*** DATA FOR THIS EXERCISE

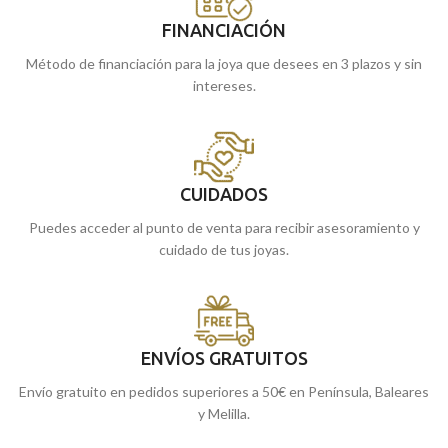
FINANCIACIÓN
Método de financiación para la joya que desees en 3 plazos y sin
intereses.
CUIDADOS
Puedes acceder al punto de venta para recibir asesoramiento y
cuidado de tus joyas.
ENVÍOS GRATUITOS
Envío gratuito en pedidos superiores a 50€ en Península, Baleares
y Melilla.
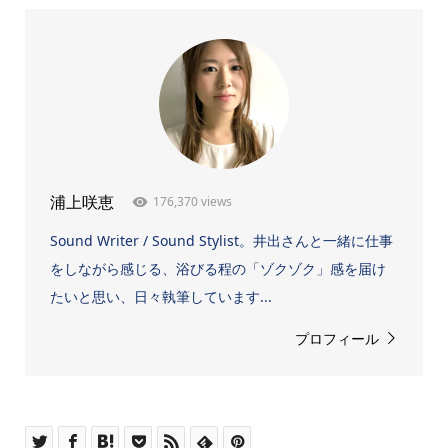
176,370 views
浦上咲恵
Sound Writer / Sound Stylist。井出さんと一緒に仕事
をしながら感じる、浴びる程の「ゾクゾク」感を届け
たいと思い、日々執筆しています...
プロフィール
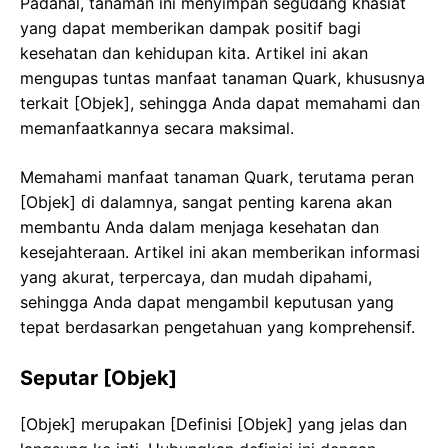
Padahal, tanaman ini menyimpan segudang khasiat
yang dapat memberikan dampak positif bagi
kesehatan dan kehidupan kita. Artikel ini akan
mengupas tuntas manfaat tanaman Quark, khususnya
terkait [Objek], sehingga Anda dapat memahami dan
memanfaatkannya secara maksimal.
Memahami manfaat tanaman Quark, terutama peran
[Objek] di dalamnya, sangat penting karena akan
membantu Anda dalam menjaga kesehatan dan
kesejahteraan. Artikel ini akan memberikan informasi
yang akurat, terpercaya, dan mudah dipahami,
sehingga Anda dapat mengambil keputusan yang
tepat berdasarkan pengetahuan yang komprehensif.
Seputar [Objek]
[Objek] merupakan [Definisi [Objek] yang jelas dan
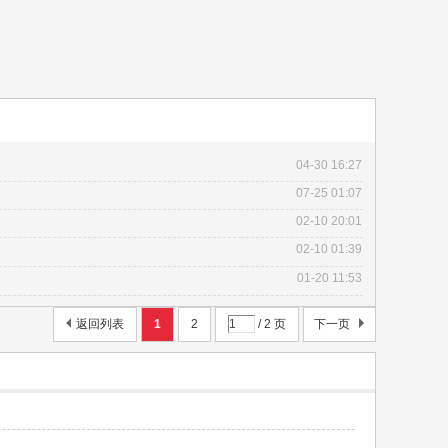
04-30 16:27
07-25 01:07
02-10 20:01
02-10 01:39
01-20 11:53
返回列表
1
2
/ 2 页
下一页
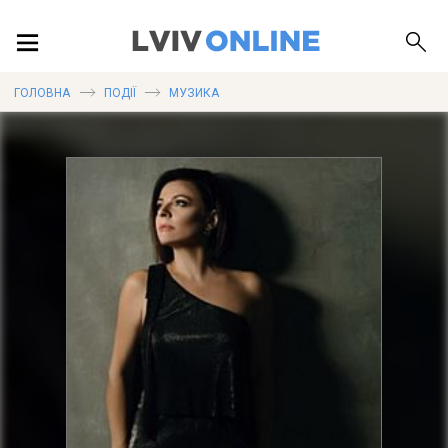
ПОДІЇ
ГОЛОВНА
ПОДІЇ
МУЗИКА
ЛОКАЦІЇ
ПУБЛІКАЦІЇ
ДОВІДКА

******

Can you copy the text read from all five rows above, line for line and unchanged, leaving out the picture markers?

FINANCIACIÓN
Método de financiación para la joya que desees en 3 plazos y sin
intereses.
CUIDADOS
Puedes acceder al punto de venta para recibir asesoramiento y
cuidado de tus joyas.
ENVÍOS GRATUITOS
Envío gratuito en pedidos superiores a 50€ en Península, Baleares
y Melilla.
176,370 views
浦上咲恵
Sound Writer / Sound Stylist。井出さんと一緒に仕事
をしながら感じる、浴びる程の「ゾクゾク」感を届け
たいと思い、日々執筆しています...
プロフィール
Padahal, tanaman ini menyimpan segudang khasiat
yang dapat memberikan dampak positif bagi
kesehatan dan kehidupan kita. Artikel ini akan
mengupas tuntas manfaat tanaman Quark, khususnya
terkait [Objek], sehingga Anda dapat memahami dan
memanfaatkannya secara maksimal.
Memahami manfaat tanaman Quark, terutama peran
[Objek] di dalamnya, sangat penting karena akan
membantu Anda dalam menjaga kesehatan dan
kesejahteraan. Artikel ini akan memberikan informasi
yang akurat, terpercaya, dan mudah dipahami,
sehingga Anda dapat mengambil keputusan yang
tepat berdasarkan pengetahuan yang komprehensif.
Seputar [Objek]
[Objek] merupakan [Definisi [Objek] yang jelas dan
04-30 16:27
07-25 01:07
02-10 20:01
02-10 01:39
01-20 11:53
返回列表
1
2
/ 2 页
下一页
ПОДІЇ
ГОЛОВНА
ПОДІЇ
МУЗИКА
ЛОКАЦІЇ
ПУБЛІКАЦІЇ
ДОВІДКА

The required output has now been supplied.